By Michael Ritterhouse Staff writer
EAGLE NEST – The Eagle Nest Volunteer Fire Department (ENFD) has reason to celebrate along with home and business owners within city limits. The ENFD received news on Wednesday (Oct. 1) that it had improved its Public Protection Classification (PPC) rating from the Insurance Service Office (ISO) from 6 to 4. The rankings are measured on a 1 to 10 scale, with a 1 being the highest ranking and 10 being the lowest ranking.
The lower ranking could result in lower insurance rates for local property owners and the village. Many insurance companies in New Mexico use ISO PPC ratings in calculating their rates. What it means to ENFD is that its improvements in record keeping, budgeting and fire hydrant water lines on Therma Drive have been validated by an independent nationally recognized rating agency.
The improved ISO rating also carries weight in calculating the stipend the New Mexico State Fire Marshal Fire Service Support Fire Protection Fund disburses every year. The formula includes the population, district, and ISO rating among other things. For financial year (FY) 2015 ENFD was awarded $49,348 prior to the rating announcement. The department will look to have the next award increased for FY 2016. New Mexico is one of the few states who supports their local departments in that way according to ENFD Chief Scott Gibson.
The ISO process is challenging, especially for all volunteer fire departments like ENFD. According to Dennis Parker, a volunteer with ENFD and retired battalion chief with the University of Illinois at Urbana–Champaign’s fire department, it took six months of work to prepare for this evaluation. The majority of the work was related to gathering and compiling data. The data included truck inventories, water system documentation, color coding the hydrants and hydrant records and organizing training records.
“You will lose sleep over this wondering if you did it all right,” Parker said.
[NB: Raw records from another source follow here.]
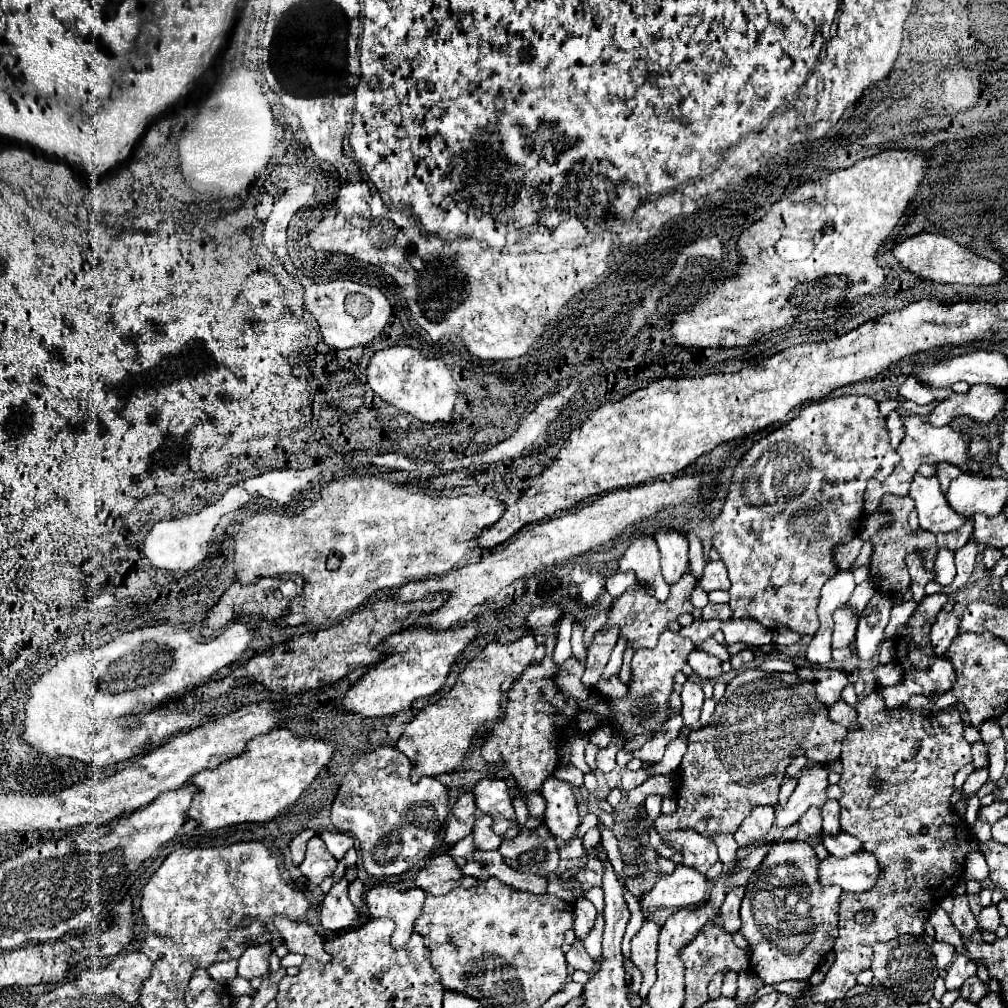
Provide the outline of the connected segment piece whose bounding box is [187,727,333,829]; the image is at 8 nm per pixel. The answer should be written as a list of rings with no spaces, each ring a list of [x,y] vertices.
[[[277,727],[263,737],[249,741],[243,755],[193,775],[191,783],[197,785],[197,793],[187,817],[199,821],[205,829],[222,829],[247,821],[271,821],[301,797],[331,757],[331,741],[295,735],[285,727]]]

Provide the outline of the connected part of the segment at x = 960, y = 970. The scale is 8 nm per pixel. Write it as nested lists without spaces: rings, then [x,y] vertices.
[[[957,955],[957,959],[949,965],[947,969],[947,977],[945,977],[945,987],[947,989],[959,989],[965,979],[969,979],[971,975],[977,973],[977,965],[975,961],[971,961],[965,955]]]

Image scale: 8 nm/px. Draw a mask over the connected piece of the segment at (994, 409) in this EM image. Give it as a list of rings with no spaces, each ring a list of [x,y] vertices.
[[[971,387],[969,393],[953,393],[949,399],[939,401],[937,407],[927,415],[927,423],[945,426],[957,417],[989,423],[1005,407],[1005,401],[1005,391],[997,391],[995,387]]]

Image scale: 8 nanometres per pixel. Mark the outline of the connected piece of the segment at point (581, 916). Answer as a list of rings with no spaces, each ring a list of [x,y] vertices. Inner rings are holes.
[[[581,899],[575,903],[575,925],[573,925],[573,931],[575,931],[575,937],[579,941],[585,941],[591,927],[595,923],[595,907],[593,903],[589,903],[589,899]]]

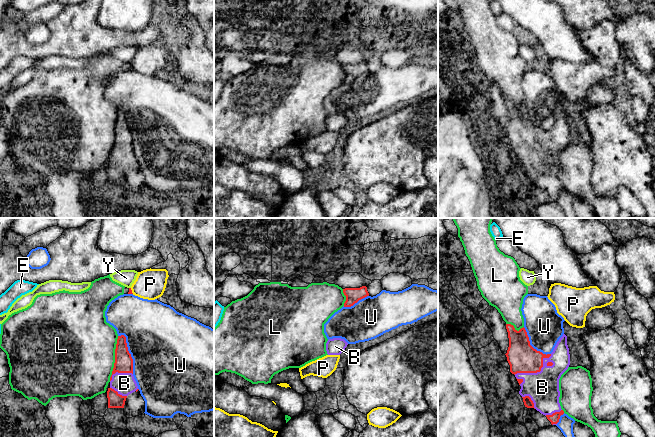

The process also gave the department better insight to what it was doing right and what it could improve including inventories. But according to Chief Gibson the department avoided the temptation to “buy ISO points.” The department did make some reasonable purchases and modifications to help them along, such as putting a rack on the rescue truck to carry ladders, which also gave the department some more points on the assessment.
Some surprising things that aren’t factored into the rating are response times to carbon monoxide poisoning and wild-land fire work. “Anything not on hydrants,” according to Parker. Also, newer technologies are take longer to be incorporated into ISO ratings because “foam capabilities don’t contribute.”
When the ISO visits Eagle Nest again in four to six years the department hopes to improve again. Chief Gibson said that the village’s plans to upgrade more water mains and increase the 200,000 gallon water tank by 18 inches to improve capacity and pressure will help significantly. The department will also have their existing records more aligned with the ISO methodology, particularly in the way the department records and reports training. One of the most important things for Gibson and Parker is increasing the department’s ranks.
“More volunteers would help a lot,” said Gibson.